Hard to believe it’s my second summer here. Of course it’s nothing like the first but then I never expected it to be. I hear and see people complaining about it, but I’m out in it every day and believe me; it’s not bad at all.
Like last year, the hayfield (now named that officially) was cut and baled on schedule and in glorious sunshine. I opened the gate and all the animals streamed in, two by two as in the ark. They sniffed disinterestedly at the shorn grass and then headed for the margins where they all grazed happily as the sun sunk slowly on the horizon and the tractors across the gripe raced to cut the barley.
Woofers are thin on the ground this year apparently. I received an email telling me that some counties had little or no applications and as a result they had to lay off staff at HQ here. I was inundated but they all want to come in July or August. Obviously I would prefer they could be spread out a bit more, but beggars can’t be choosers.
Of all the applications I received, one couple weren’t put off by my grumpy reply telling them they would be on a week’s trial. I have found this sorts the men from the boys. They agreed by return so then I had to continue with my grumpy replies “sorry, I’m full”. I feel its only manners to reply. Unfortunately few reciprocate.
So far they are getting on fine. They won’t set the world alight but they remember to feed and water all and that’s the most important thing here.
They work here in the morning then have the afternoon free until evening feed. If they decide to go off for the afternoon on the two bikes I’ve arranged for them, then obviously I do the evening feed. But surprisingly most afternoons they hole up in their bedroom on IPads or on Facetime to friends and family. I don’t know, maybe it’s old fashioned to expect them to maybe want to see the area? I know if it was me I wouldn’t want to waste a lovely sunny afternoon in my bedroom.
They have finished painting the purple fence. I realised last year it was a monumental mistake but it had cost me a fortune so I decided to live with it. In trepidation I went to pick another colour. The guy who advises in my local hardware is a whizz and told me I really would have to use the same brand as anything else worked better on virgin wood. So because only a few shades come in 5 litres, I was restricted (the purple didn’t and that’s why it had been so expensive).
I chose cornflower blue and I’m happy with it.
They are out there now touching up the lime green on the doors. Then when they finish that, some of the lime wash on the gable end of the old stone shed has come off (I think because the application was too thick) so that has to be redone.
The grass is struggling to grow thanks to a severe drought (the ground here is like a rock) and the hens. I had seeded the area and the hens were in constantly scratching and pecking so I fenced it off from them. It began to grow and appeared to be really thickening and greening up. I walked out there recently and realised it’s a dense groundcover of everything but grass. However, I’ve let the hens back in and I’m getting lovely deep yellow-yolked eggs again so at least they’re happy.

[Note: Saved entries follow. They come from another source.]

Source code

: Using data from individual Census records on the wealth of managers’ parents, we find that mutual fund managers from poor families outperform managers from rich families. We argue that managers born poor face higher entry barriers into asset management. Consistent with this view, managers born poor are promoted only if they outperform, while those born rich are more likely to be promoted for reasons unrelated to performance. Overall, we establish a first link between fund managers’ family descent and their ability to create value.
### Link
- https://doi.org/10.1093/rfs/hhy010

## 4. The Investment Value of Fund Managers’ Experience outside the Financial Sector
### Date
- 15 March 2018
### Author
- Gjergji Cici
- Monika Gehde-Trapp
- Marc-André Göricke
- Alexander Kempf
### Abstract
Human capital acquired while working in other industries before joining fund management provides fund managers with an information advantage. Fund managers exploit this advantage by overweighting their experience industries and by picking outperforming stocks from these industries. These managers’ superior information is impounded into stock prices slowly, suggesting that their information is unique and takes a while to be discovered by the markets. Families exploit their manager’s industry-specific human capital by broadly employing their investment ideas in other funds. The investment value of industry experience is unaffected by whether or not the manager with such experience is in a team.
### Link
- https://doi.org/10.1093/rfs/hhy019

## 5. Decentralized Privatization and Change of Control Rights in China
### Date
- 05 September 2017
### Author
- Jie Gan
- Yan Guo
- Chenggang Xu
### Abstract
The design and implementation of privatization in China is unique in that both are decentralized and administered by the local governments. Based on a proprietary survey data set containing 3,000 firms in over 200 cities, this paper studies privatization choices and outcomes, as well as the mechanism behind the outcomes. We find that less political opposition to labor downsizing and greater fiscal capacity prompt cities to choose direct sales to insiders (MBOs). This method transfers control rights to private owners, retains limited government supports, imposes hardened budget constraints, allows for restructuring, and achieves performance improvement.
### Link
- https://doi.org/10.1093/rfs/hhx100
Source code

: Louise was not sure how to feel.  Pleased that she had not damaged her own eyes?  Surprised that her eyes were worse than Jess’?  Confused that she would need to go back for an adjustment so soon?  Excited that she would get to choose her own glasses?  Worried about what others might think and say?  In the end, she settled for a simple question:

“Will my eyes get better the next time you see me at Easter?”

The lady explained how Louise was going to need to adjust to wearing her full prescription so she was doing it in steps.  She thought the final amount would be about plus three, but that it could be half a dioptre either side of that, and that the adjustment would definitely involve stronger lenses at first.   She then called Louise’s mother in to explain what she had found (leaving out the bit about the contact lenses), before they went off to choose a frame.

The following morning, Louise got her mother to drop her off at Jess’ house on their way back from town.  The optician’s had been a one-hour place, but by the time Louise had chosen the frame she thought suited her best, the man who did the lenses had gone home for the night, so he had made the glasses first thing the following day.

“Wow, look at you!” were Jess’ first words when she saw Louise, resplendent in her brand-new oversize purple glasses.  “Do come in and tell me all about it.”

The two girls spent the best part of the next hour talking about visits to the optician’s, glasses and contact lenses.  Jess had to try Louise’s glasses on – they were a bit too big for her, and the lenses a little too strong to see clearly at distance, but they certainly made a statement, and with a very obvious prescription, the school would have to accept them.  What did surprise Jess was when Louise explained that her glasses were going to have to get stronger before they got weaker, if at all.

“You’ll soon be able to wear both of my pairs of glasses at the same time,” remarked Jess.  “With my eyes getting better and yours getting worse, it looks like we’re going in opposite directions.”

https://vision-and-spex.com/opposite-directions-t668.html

My veg garden is beginning to grow after a very poor start. My tomato plants are drooping with green fruit, the courgettes are flowering and beginning to leaf up. I’ve been eating my own salad now for a few weeks and have started picking peas. I have kale ready and purple sprouting broccoli and cabbages coming on fast. The beans in the tunnel are flowering and the hanging baskets of strawberries and tumbling tomatoes are starting to produce. I’m not the most patient gardener. I get disheartened at failure. But I’m doing a lot better this year than last when I literally had no place to grow stuff. I tell you I’ve a heightened admiration for gardeners. Rearing animals is a hell of a lot more straightforward.
The fruit bushes I planted won’t do much until next year mainly because they were just kept alive for most of last. The raspberry canes were making great headway until the goats got in. I’ve now reinforced all the fencing and the gates and if they get in again it will be due to human stupidity.
I made a rhubarb and strawberry crumble with some of my own strawberries and rhubarb I picked in the Colclough walled garden at Tintern Abbey. I had lunch a few years ago in a two star Michelin restaurant in Carcassone in France. I was underwhelmed by it to be honest, except for the way they had made the crumble. They had baked it first adding water and putting it in the freezer for a while before baking. I spoke to chef to winkle this information out of him.
It’s basically half butter to flour, rubbed in not too finely. Add sugar and then a couple of tablespoons of cold water to get it to clump. Stick it in the freezer for at least 10 minutes then spread out on a baking tray and put it in a hot oven for 20 minutes or so, scraping it in from the edges to prevent it burning.
You obviously need to soften your rhubarb in a pan with sugar first so it’s a bit more palaver. But believe me it’s so much better than soggy, half-raw crumble topping.